DealLawyers.com Blog

April 7, 2026

Exit Strategies: The Dual Track Option

Investors in portfolio companies that are attractive IPO candidates often pursue a “dual track” exit strategy that involves preparing for initial public offering while also soliciting potential buyers for the company.  Done properly, this dual track process can help investors maximize the valuation of their investment by allowing them to choose the path that looks most attractive as conditions evolve.

If you’re working with a company that’s thinking about a dual track exit strategy, be sure to check out this Cooley blog, which discusses some of the things that companies and their advisors should consider before going down this path. This excerpt discusses how to determine which track is most likely to result in the highest valuation:

The valuation of a business by public markets versus a financial or strategic buyer can vary significantly.

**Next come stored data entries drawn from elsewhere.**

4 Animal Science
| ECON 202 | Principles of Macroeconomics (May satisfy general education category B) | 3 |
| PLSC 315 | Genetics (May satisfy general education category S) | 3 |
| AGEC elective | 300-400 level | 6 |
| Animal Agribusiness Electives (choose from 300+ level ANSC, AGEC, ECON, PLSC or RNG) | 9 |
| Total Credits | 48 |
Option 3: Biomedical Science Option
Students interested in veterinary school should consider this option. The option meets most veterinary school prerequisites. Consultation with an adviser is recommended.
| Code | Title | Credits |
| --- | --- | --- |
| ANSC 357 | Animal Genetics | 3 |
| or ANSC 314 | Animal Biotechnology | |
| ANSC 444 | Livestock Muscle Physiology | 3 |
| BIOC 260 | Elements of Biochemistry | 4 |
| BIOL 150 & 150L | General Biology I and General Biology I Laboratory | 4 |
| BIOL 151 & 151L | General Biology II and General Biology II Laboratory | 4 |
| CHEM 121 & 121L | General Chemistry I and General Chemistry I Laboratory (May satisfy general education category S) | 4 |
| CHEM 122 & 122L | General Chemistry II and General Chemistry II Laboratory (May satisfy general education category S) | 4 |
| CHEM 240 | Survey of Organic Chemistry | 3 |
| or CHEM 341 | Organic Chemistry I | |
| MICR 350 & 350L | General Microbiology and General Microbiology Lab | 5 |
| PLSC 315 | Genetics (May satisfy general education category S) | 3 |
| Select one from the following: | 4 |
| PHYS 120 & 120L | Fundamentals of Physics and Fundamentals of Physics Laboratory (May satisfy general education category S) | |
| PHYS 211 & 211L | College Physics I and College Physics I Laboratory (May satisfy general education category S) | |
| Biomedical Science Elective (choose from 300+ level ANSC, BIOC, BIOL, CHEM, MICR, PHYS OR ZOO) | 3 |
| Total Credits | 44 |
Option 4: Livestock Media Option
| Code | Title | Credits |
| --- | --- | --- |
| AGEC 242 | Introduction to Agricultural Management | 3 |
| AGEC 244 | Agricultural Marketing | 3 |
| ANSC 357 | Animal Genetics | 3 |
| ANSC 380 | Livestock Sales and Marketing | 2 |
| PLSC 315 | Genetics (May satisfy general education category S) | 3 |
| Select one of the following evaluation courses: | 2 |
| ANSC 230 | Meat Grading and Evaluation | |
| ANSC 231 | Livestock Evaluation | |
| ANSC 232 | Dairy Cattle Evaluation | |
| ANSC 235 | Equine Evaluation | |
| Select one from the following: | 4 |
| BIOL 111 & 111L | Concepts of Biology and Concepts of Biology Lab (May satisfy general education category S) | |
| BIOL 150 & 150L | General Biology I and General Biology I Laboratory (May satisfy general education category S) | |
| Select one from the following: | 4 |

IPOs are affected by stock market sentiment, volatility and comparisons (whether valid or not) with the recent trading performance of peers. When equity markets are strong, the IPO track can act as a “stalking horse” in eliciting M&A buyers. Valuation in an M&A process, on the other hand, is often driven by considerations such as realizing synergies, pursuing short- versus long-term business plans, obtaining critical assets (often intellectual property), and benchmarking off of industry consolidation trends and recent comparable transactions.

The factors that shape the ultimate choice include:

  • Valuation dynamics: Does the M&A market fairly value long-term potential? Is an acquirer offering a premium that reflects its strategic rationale?
  • Execution risk: Are there concerns around market conditions or investor appetite? Is an M&A transaction actually actionable?
  • Strategic vision: Does the company prefer independence or believe it can achieve greater impact as part of a larger organization?

 

What makes a dual-track truly effective is leverage. The question is whether a credible IPO story can be maintained in parallel to creating heat in the auction and how speed through diligence, deal terms and consideration can be leveraged in the most effective manner.

Something to remember: Testing the waters remains essential. With a private sale, it will never be possible to know with certainty how the stock market would have valued a business for comparison. However, pre-IPO companies can and should take the opportunity to assess market receptivity by taking advantage of confidential meetings with investors – dubbed “testing-the-waters” meetings in the US – that carefully comply with applicable regulations. These meetings provide valuable intelligence about where public market investors are likely to price your company and thereby indirectly inform how aggressively you should be pushing M&A buyers on valuation.

Other considerations addressed by the blog include the need for stakeholder buy-in, the company’s viability as an IPO candidate, whether investors desire a complete exit, the time frames involved in a dual track process, and the ability of the team to execute two processes at once.